TEXT:
*****
# Woman dead 11 days behind bookcase



## Kacey (Nov 26, 2006)

Am I alone in thinking this is really weird?  From the Chicago Tribune:



> Weber, 38, returned home Oct. 28 and greeted her mother, then wasn't seen again. Her family thought she had been kidnapped and contacted authorities.
> 
> On Nov. 9 Weber's sister went into her bedroom and looked behind a bookcase and found the missing woman.
> 
> "I'm sleeping in the same house as her for 11 days, looking for her," her mother, Connie Weber, told the St. Petersburg Times. "And she's right in the bedroom."


----------



## MA-Caver (Nov 26, 2006)

That* is* weird... considering a body starts to stink very soon after death. 11 days you'd think the smell would be so bad that it's well, pretty obvious. Very weird indeed.


----------



## Jade Tigress (Nov 26, 2006)

MA-Caver said:


> That* is* weird... considering a body starts to stink very soon after death. 11 days you'd think the smell would be so bad that it's well, pretty obvious. Very weird indeed.



Ewwww. In Florida too. How could they not smell that? Maybe if the door was closed and air conditioning was on? I don't know...very freaky. Sad too.


----------
*****
ENTRIES SHOWN:
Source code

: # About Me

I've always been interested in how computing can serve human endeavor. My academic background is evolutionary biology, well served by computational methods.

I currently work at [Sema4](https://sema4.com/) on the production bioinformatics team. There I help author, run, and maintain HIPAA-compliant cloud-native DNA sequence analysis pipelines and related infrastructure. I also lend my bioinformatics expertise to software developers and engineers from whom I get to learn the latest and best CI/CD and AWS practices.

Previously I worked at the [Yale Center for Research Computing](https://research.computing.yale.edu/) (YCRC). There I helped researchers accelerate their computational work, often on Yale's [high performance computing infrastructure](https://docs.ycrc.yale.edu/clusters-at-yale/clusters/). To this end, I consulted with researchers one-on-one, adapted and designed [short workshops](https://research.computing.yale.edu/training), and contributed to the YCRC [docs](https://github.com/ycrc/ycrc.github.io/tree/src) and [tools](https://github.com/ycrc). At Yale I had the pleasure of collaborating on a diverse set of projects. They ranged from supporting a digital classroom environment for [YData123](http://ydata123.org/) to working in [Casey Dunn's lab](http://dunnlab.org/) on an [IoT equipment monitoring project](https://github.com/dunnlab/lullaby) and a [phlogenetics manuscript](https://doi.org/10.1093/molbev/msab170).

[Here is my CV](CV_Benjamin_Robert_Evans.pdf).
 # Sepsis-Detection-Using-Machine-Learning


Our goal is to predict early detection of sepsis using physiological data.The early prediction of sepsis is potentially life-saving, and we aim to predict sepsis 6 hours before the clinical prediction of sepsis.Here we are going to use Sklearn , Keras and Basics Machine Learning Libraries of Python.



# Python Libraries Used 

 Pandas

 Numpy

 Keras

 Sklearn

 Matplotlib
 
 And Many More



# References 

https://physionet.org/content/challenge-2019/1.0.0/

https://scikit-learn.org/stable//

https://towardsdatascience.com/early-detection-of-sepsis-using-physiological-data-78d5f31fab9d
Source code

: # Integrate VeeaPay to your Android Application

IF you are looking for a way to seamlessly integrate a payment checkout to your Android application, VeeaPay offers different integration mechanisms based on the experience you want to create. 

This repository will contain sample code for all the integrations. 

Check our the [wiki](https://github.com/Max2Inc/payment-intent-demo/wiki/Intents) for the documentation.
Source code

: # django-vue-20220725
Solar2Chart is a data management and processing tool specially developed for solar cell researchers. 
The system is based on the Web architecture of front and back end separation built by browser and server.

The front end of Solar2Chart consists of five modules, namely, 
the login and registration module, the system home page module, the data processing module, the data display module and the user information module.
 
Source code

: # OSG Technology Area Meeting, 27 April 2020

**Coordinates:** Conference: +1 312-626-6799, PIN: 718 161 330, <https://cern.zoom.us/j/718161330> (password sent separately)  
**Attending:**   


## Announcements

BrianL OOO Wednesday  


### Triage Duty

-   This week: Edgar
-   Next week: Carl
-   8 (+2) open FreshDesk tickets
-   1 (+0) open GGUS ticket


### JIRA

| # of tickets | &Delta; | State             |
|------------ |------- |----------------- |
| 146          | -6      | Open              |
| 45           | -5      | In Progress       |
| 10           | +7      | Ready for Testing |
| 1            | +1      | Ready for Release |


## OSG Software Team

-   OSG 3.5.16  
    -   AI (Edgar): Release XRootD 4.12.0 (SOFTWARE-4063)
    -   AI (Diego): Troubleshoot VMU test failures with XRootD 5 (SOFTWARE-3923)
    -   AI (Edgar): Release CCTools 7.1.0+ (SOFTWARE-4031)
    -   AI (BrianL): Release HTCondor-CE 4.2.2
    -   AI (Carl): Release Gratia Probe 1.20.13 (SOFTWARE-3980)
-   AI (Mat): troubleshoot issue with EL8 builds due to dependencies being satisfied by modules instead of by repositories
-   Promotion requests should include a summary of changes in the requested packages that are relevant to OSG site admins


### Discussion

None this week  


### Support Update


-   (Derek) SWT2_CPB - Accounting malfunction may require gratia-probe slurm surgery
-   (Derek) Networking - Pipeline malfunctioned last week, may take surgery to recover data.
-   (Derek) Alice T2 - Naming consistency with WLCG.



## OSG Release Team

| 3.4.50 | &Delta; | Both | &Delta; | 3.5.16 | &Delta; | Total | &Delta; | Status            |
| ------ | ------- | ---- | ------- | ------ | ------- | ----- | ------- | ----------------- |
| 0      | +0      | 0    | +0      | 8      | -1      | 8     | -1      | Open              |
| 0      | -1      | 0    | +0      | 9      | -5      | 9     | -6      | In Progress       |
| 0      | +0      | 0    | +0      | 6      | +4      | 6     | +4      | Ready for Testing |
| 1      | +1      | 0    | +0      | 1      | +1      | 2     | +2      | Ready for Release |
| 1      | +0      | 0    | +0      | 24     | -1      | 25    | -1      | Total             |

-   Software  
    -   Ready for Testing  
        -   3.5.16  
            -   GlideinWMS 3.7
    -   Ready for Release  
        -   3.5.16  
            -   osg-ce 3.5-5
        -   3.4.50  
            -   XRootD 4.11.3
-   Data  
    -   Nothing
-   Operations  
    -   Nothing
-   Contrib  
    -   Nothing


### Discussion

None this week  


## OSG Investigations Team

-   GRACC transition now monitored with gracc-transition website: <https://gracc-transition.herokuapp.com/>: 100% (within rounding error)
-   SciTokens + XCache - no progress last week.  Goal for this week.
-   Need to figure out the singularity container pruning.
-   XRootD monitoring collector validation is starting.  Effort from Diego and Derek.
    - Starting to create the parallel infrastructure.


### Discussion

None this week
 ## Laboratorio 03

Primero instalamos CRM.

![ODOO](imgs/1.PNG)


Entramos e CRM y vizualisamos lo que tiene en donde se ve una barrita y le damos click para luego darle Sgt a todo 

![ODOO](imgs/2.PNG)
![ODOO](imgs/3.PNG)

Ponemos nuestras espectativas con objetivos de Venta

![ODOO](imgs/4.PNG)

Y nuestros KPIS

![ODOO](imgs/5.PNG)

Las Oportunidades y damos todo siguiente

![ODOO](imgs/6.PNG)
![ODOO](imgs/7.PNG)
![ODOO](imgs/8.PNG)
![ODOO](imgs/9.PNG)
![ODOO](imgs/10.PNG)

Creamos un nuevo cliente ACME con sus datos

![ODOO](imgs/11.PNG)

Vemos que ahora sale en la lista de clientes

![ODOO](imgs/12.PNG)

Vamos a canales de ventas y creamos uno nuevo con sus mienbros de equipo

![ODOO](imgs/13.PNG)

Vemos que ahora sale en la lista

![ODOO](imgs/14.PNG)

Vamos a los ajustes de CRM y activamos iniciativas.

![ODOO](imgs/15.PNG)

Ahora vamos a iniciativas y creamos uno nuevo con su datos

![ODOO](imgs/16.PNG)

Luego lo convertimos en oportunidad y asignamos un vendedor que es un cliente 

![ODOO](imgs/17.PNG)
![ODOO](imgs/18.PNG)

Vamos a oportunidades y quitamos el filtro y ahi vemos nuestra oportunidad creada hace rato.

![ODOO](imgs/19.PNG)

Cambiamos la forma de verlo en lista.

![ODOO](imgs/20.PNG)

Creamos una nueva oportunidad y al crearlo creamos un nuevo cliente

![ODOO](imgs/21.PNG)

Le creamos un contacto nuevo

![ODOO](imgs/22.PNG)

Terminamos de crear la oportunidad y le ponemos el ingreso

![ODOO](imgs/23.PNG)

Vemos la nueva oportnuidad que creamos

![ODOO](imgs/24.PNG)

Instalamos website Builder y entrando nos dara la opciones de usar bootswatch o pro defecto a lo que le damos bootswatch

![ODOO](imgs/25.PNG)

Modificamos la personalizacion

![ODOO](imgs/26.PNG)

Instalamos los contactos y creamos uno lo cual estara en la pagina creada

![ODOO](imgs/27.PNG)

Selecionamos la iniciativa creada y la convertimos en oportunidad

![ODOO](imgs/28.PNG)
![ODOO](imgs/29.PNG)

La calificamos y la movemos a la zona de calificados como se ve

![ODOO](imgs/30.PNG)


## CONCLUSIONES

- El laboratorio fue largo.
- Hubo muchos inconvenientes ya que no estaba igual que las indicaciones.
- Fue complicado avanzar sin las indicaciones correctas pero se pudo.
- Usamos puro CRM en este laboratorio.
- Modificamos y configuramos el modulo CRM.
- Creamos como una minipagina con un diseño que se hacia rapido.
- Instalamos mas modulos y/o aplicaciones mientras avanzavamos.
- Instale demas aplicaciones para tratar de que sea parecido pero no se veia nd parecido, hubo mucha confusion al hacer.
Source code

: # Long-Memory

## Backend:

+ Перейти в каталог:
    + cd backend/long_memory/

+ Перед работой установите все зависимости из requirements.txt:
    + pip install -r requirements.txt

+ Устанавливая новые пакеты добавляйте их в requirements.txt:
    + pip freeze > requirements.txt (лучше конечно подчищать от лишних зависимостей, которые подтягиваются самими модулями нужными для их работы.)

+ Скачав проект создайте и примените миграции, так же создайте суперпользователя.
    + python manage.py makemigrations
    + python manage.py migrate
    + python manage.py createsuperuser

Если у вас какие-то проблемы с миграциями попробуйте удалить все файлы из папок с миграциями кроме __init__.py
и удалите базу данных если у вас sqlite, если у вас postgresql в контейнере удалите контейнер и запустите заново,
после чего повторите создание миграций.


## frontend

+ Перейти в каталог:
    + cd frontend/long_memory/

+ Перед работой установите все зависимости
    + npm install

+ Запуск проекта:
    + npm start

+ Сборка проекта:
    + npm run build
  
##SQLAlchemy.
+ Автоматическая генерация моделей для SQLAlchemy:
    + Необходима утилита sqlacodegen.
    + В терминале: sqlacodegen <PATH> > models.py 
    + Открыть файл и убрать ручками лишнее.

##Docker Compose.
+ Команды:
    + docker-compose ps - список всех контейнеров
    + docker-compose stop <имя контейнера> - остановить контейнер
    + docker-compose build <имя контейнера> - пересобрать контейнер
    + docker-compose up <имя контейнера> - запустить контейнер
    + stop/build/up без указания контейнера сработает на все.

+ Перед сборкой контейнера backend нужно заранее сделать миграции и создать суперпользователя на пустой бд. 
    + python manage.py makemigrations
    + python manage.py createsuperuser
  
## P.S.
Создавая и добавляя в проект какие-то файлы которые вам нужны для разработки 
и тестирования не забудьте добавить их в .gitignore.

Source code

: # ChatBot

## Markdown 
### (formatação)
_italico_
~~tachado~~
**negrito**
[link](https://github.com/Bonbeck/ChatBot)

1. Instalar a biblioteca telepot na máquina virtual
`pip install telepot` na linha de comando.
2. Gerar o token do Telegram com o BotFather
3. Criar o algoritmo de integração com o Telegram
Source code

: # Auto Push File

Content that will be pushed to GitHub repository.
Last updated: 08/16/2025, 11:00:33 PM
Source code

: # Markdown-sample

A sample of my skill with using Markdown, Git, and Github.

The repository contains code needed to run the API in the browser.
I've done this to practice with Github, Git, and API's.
*****
WHAT YOU ARE ASKED TO DO: Reproduce the forum thread about the woman found behind a bookcase word for word, from its title through the last reply.

ANSWER BELOW:
# Woman dead 11 days behind bookcase



## Kacey (Nov 26, 2006)

Am I alone in thinking this is really weird?  From the Chicago Tribune:



> Weber, 38, returned home Oct. 28 and greeted her mother, then wasn't seen again. Her family thought she had been kidnapped and contacted authorities.
> 
> On Nov. 9 Weber's sister went into her bedroom and looked behind a bookcase and found the missing woman.
> 
> "I'm sleeping in the same house as her for 11 days, looking for her," her mother, Connie Weber, told the St. Petersburg Times. "And she's right in the bedroom."


----------



## MA-Caver (Nov 26, 2006)

That* is* weird... considering a body starts to stink very soon after death. 11 days you'd think the smell would be so bad that it's well, pretty obvious. Very weird indeed.


----------



## Jade Tigress (Nov 26, 2006)

MA-Caver said:


> That* is* weird... considering a body starts to stink very soon after death. 11 days you'd think the smell would be so bad that it's well, pretty obvious. Very weird indeed.



Ewwww. In Florida too. How could they not smell that? Maybe if the door was closed and air conditioning was on? I don't know...very freaky. Sad too.


----------